» **What the task requires**
When you reach the line containing "root of tail: (1181, 916)", start transcribing exactly and continue through the last line of the data, skipping every picture.

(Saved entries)
· · · · ·
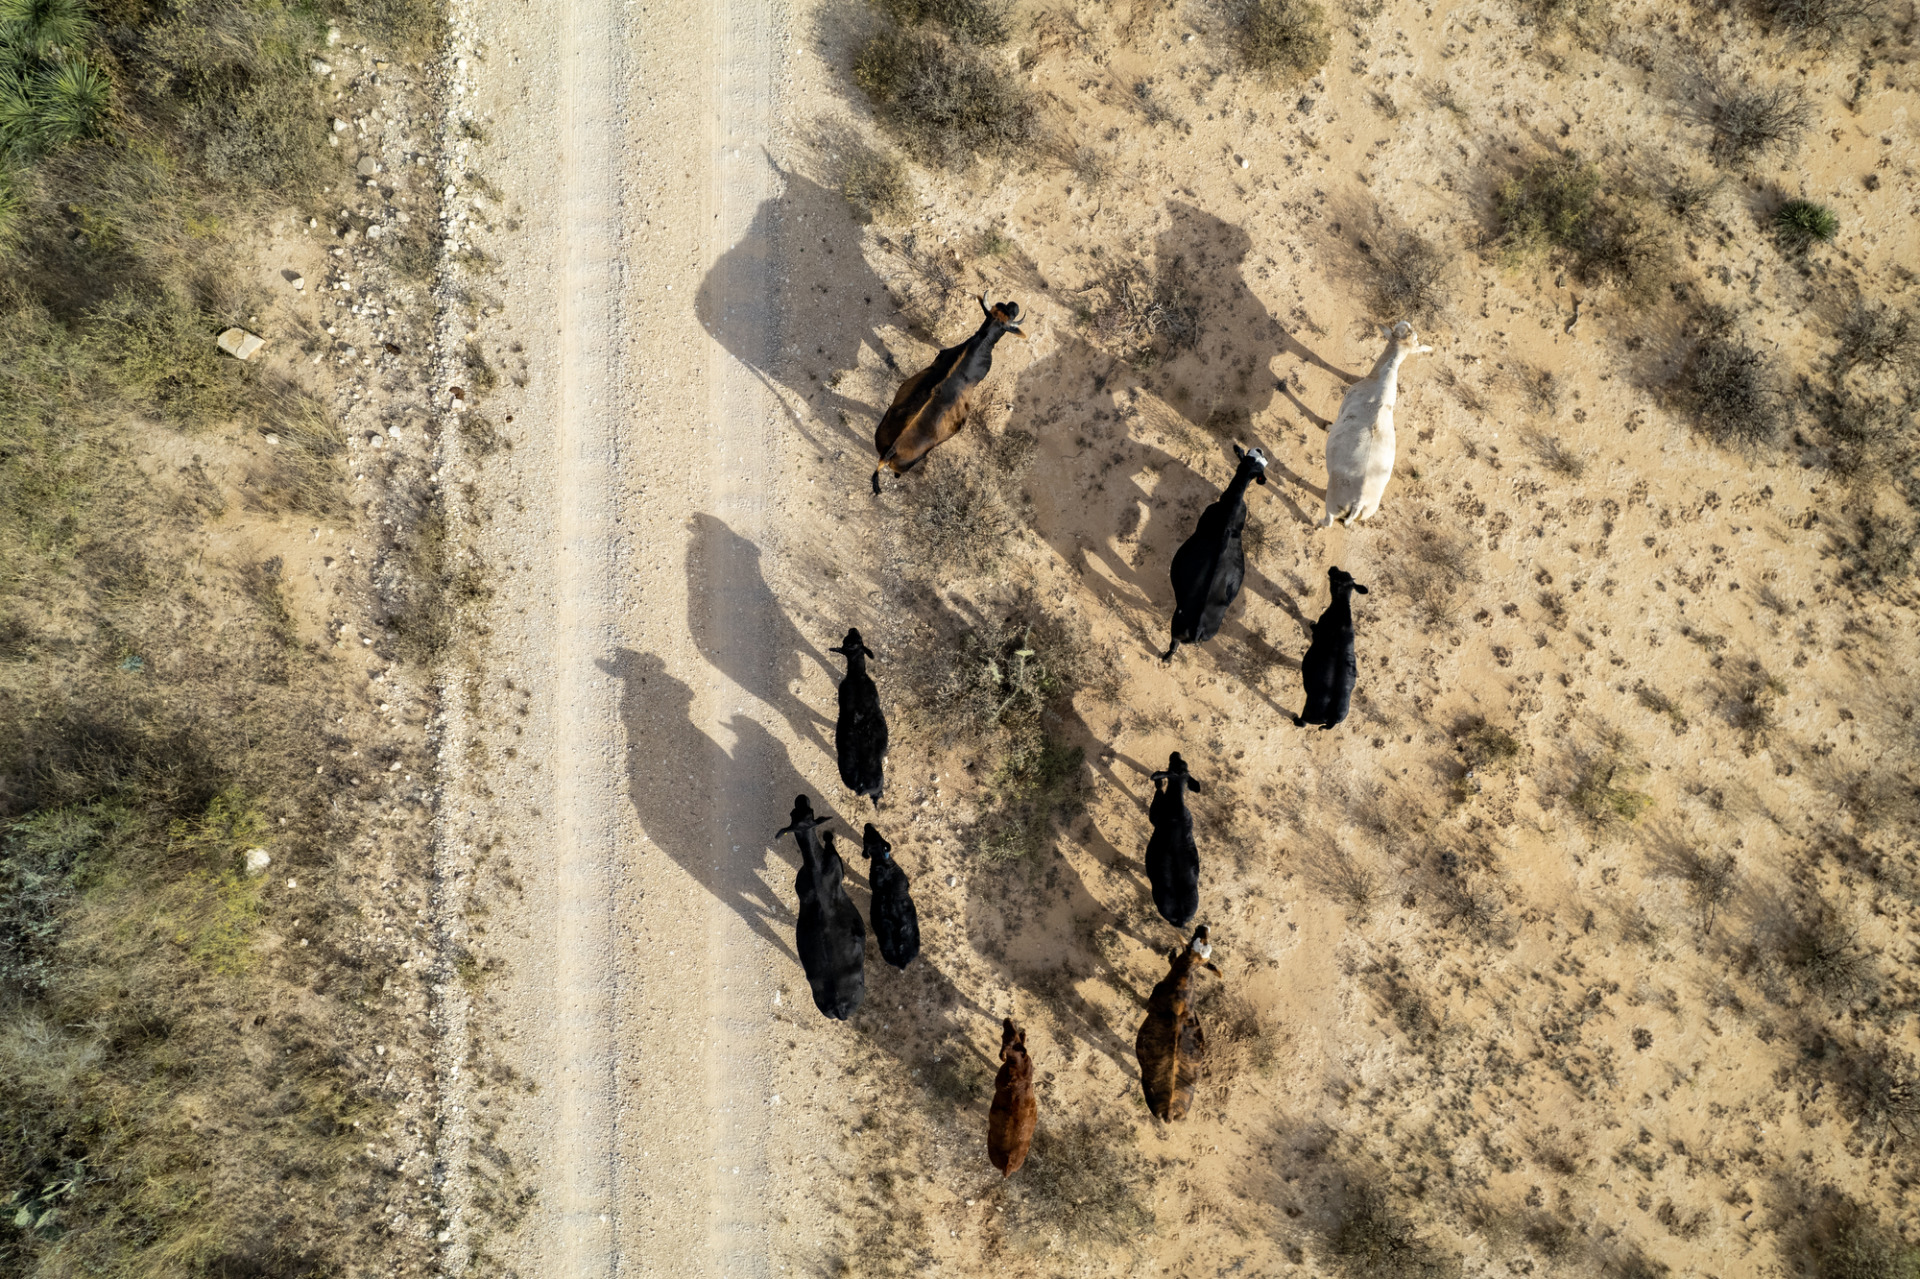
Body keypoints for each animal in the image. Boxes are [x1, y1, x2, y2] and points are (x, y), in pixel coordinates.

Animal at [775, 795, 866, 1020]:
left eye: (795, 812)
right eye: (811, 811)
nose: (801, 797)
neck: (814, 867)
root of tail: (838, 1005)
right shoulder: (835, 862)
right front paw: (828, 835)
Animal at [830, 628, 887, 808]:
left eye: (850, 640)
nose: (853, 628)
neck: (857, 675)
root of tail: (861, 783)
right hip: (876, 786)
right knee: (877, 795)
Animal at [1144, 752, 1203, 929]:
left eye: (1171, 764)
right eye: (1182, 763)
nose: (1175, 753)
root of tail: (1181, 916)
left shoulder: (1154, 814)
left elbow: (1158, 789)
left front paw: (1158, 781)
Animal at [1293, 567, 1369, 731]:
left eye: (1336, 576)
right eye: (1343, 573)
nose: (1333, 567)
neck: (1341, 608)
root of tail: (1333, 717)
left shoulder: (1318, 629)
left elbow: (1312, 628)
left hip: (1309, 712)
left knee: (1303, 722)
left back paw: (1296, 719)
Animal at [1320, 320, 1432, 527]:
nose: (1405, 322)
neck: (1380, 389)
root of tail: (1358, 503)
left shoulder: (1344, 405)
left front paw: (1327, 426)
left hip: (1332, 503)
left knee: (1329, 519)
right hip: (1368, 511)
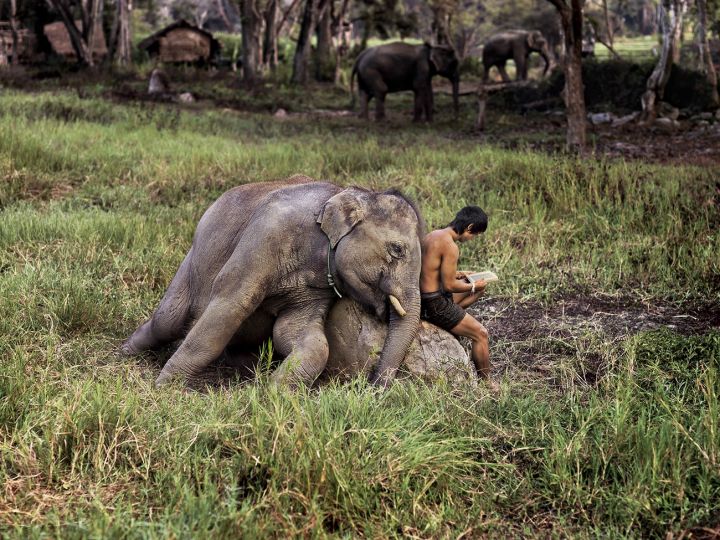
· · · · ·
» **Result of the task**
root of tail: (1181, 916)
left shoulder: (1154, 814)
left elbow: (1158, 789)
left front paw: (1158, 781)
Animal at [1293, 567, 1369, 731]:
left eye: (1336, 576)
right eye: (1343, 573)
nose: (1333, 567)
neck: (1341, 608)
root of tail: (1333, 717)
left shoulder: (1318, 629)
left elbow: (1312, 628)
left hip: (1309, 712)
left knee: (1303, 722)
left back paw: (1296, 719)
Animal at [1320, 320, 1432, 527]:
nose: (1405, 322)
neck: (1380, 389)
root of tail: (1358, 503)
left shoulder: (1344, 405)
left front paw: (1327, 426)
left hip: (1332, 503)
left knee: (1329, 519)
right hip: (1368, 511)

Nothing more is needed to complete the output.